The code review comment
Along came a user story one day that required me to add a new table to the database. Little did I know it was going to change the way I thought about the way other developers thought when developing.
So, this particular table required 2 columns. ID and a name. Without giving it much thought we initially just set the types as UNIQUEIDENTIFIER (the ID was a guid) and nchar(100). All works fine. Off for a code review.
Oh, I have a comment and it says something along the lines of:
“I don’t think the name will be 100 characters long maybe it should be nvarchar”
I haven’t spent much time with databases unfortunately, I didn’t know the difference so I google’d it.
The difference between nchar and nvarchar is nchar has a fixed length whereas, nvarchar has the length of the variable passed to it. So if I passed the value “Facebook” it would use less storage because it is not 100 characters. Clearly nvarchar is the better option.
But, then I thought I would dig deeper and look into char and varchar. There wasn’t much of a difference when compared to nchar and nvarchar. The difference was that nchar and nvarchar accepted unicode. This meant that they also required twice the space of char and varchar.
So let’s take a look at this:
Type | Value | Bytes |
---|---|---|
char(100) | 100 | |
varchar() | 8 | |
nchar(100) | 200 | |
nvarchar() | 16 |
I started to think maybe nvarchar is not the best option and varchar is possibly better since it uses less storage space. I wasn’t going to require unicode values either.
I didn’t stop here however, I continued to try to find out the advantages and disadvantages of these types. I won’t go into too much detail before we get sidetracked but the other topics were page splits and fragmentation. I came to the decision to use the type that I thought would use less bytes and that was varchar.
Before, I made that change and sent it back for a pull requests I wanted to consult some of my colleagues/friends as to what they thought was the right approach. This is where it got really interesting.
The first response:
“Just use nvarchar. It’s the most common type used for these types of situations”.
I wasn’t satisfied with that answer. The most common way cannot be the reason it is correct. So I presented my findings about the space storage.
Next response:
“It doesn’t matter. What difference does it make if it uses a few extra bytes? It is going to take you more time to explain to people why you have not used nvarchar”
I was surprised by the response. It wasn’t about necessarily the technical aspect but the people aspect. The conversation went on about how the company would lose money if you took into account the time I would spend explaining to people my choice rather than just doing the common way.
I still felt that it was not a valid argument and believed if I shared my knowledge with other developers then they may be enlightened as to the differences and when they make their own tables one day they can make a more informed decision.
In all honesty, I was being stubborn and it wasn’t going to make much difference. It was literally a few bytes I would save because there was only going to be approximately 10 rows in that table. Nevertheless, for me it was the right thing to do. Why would I use more storage space if I don’t need it?
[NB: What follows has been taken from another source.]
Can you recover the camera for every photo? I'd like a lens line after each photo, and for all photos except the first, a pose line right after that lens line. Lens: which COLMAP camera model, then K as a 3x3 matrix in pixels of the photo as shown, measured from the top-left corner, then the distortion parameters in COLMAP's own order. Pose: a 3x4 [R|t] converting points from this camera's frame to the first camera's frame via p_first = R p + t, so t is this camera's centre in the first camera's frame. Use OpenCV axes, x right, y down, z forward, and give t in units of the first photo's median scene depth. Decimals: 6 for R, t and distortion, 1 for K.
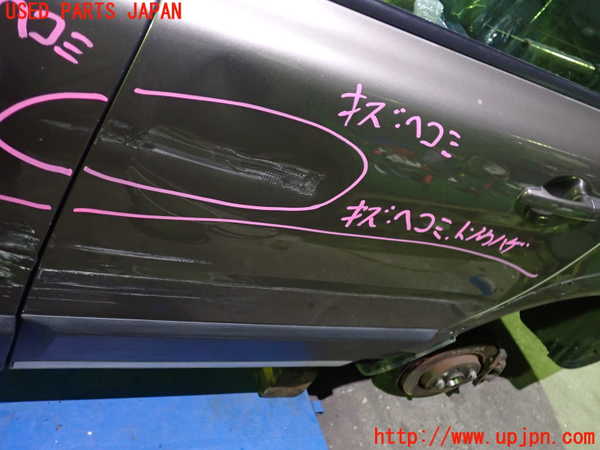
lens RADIAL K [[532.0, 0, 298.3], [0, 532.0, 225.3], [0, 0, 1]] dist [0.010912, 0.004336]
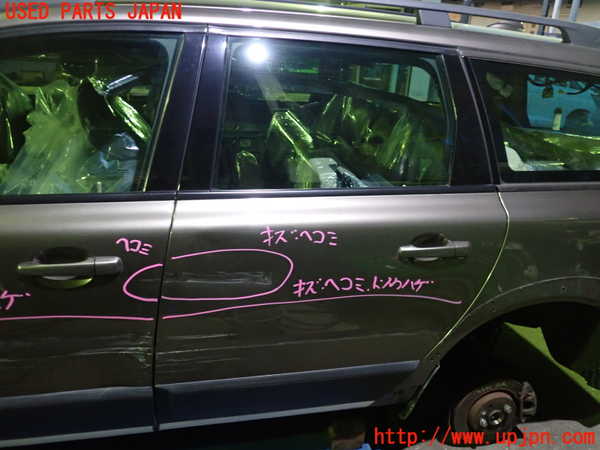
lens RADIAL K [[532.0, 0, 300.9], [0, 532.0, 225.2], [0, 0, 1]] dist [0.010912, 0.004336]
pose [[0.923919, -0.334532, -0.185640, 0.582127], [0.253738, 0.898943, -0.357099, 0.494214], [0.286341, 0.282826, 0.915433, -0.879081]]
But, they also had a valid point. This discussion went on for maybe an hour with 5 or 6 people participating. Now if I had just done nvarchar no one was going to discuss this, go on with their work and give the company value.
Right and wrong is subjective. Both arguments are valid when you look at it from a certain point.
Right now my right is to try and create the best possible solution and not shy away from explaining things as knowledge sharing is extremely important. It is why I learned the difference of these types; the code review comment.
P.S. I changed it to nvarchar because I’m not good at convincing people. But, I believe it should still be varchar because YAGNI.